_抜粋_:
┄┄┄┄┄┄┄┄┄┄

クリス・マルケル『サン・ソレイユ』をめぐって

Sans Soreil 1983 Chris Maker

猫とフクロウを愛した映像のエクリエーターに太陽の微笑みを

八十年代初頭(昭和の末期)の日本の情景は、
我が青春期そのものの舞台であり、
他者の眼差しに、ぴったり重なるのは幻想に過ぎないのだとしても
クリス・マルケルの『サン・ソレイユ』に刻印された映像を見ると、
我が内なる記憶をも呼び覚ましてくれる懐かしい思いがする。
そんなことで、猫とふくろう、
そして、何よりもこの日本を愛したフランスの映画作家の
実にユニークで、愛すべきこの不思議なドキュメンタリー映画を
この擬似的な共感をもって、このシリーズの終わりにしよう思う。
共感を擬似的と呼んだのは、
他者の眼差しを所有することができないからである。

その世界中を旅するカメラマン、サンドール・クラスナから
送られてくる手紙を受け取る女性が朗読するという設定の映像のエクリチュール、
ムソルグスキーの歌曲のタイトル『サン・ソレイユ』が
そのままあてがわれている。
「日の光もなく」・・・これが日本では、
なぜだか集合住宅の名称にしばし使われているのだから、不思議だ。
果たして、その関係者たち、および住人はその趣意をご存知だろうか?
まあ、そんな事はどうでもいいことかもしれない。
異国の文化を通し、人間の記憶に関する瞑想ともいうべき、
「生の存続の二極地」という、日本とアフリカを結んだ映像の交差する
不思議な旅行記ともいうべく作品を見ていこう。

アイスランドの三人の少女の映像から始まる冒頭。
それを「幸福の映像」と呼んでみるわけだが、
どうも他の映像にうまく馴染めそうもないと悟って、
マルケルはそこに黒い画面を挿入する。
そして、こう続ける。
「幸福がかいまみれなかったとしても、黒だけは見えるだろう」
この冒頭のカットをみて、僕は確信する、
少なくとも(表層にはびこる)嘘や欺瞞に出くわすことはないのだと。
まさに僕はこの詩的な感受性に胸踊らされてきたのである。

だから、僕もそれに倣って、ここに黒の一行を挿入しておこうと思う。
この至福の映画ついて、言葉を使ってうまく語りつくせる自信はないが
その意趣を汲み取れなくとも、黒のラインだけは見えるはずだと。

そうやって、函館から青函連絡船へと乗り込こんだカットに移ってゆく。

┄┄┄┄┄┄┄┄┄┄

_提供データ_:
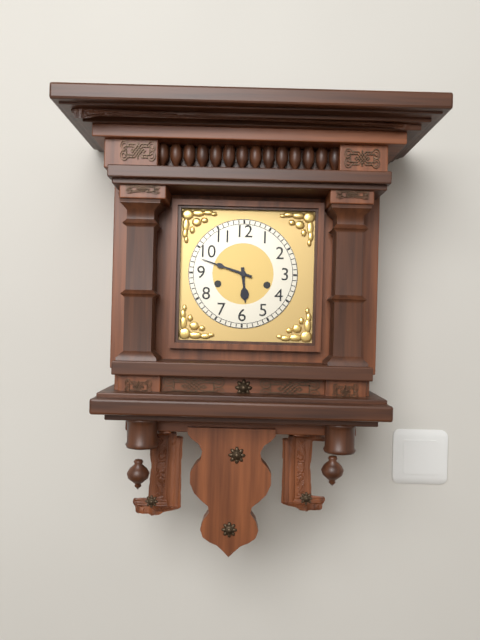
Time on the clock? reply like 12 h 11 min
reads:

┄┄┄┄┄┄┄┄┄┄

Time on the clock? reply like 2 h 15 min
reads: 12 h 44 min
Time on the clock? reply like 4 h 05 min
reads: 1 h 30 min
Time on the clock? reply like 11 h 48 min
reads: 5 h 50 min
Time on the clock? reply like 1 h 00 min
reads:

┄┄┄┄┄┄┄┄┄┄

_課題の詳細_:
『サン・ソレイユ』をめぐる抜粋について、次の問いに答えよ。
(a) 作品のタイトルは、だれの歌曲のタイトルがあてがわれたものか。
(b) 手紙を送ってくる、世界中を旅するカメラマンの名前は何か。
(c) 冒頭は、どこの何人の少女の映像から始まるか。

_解答全文_:
(a) ムソルグスキー
(b) サンドール・クラスナ
(c) アイスランドの三人の少女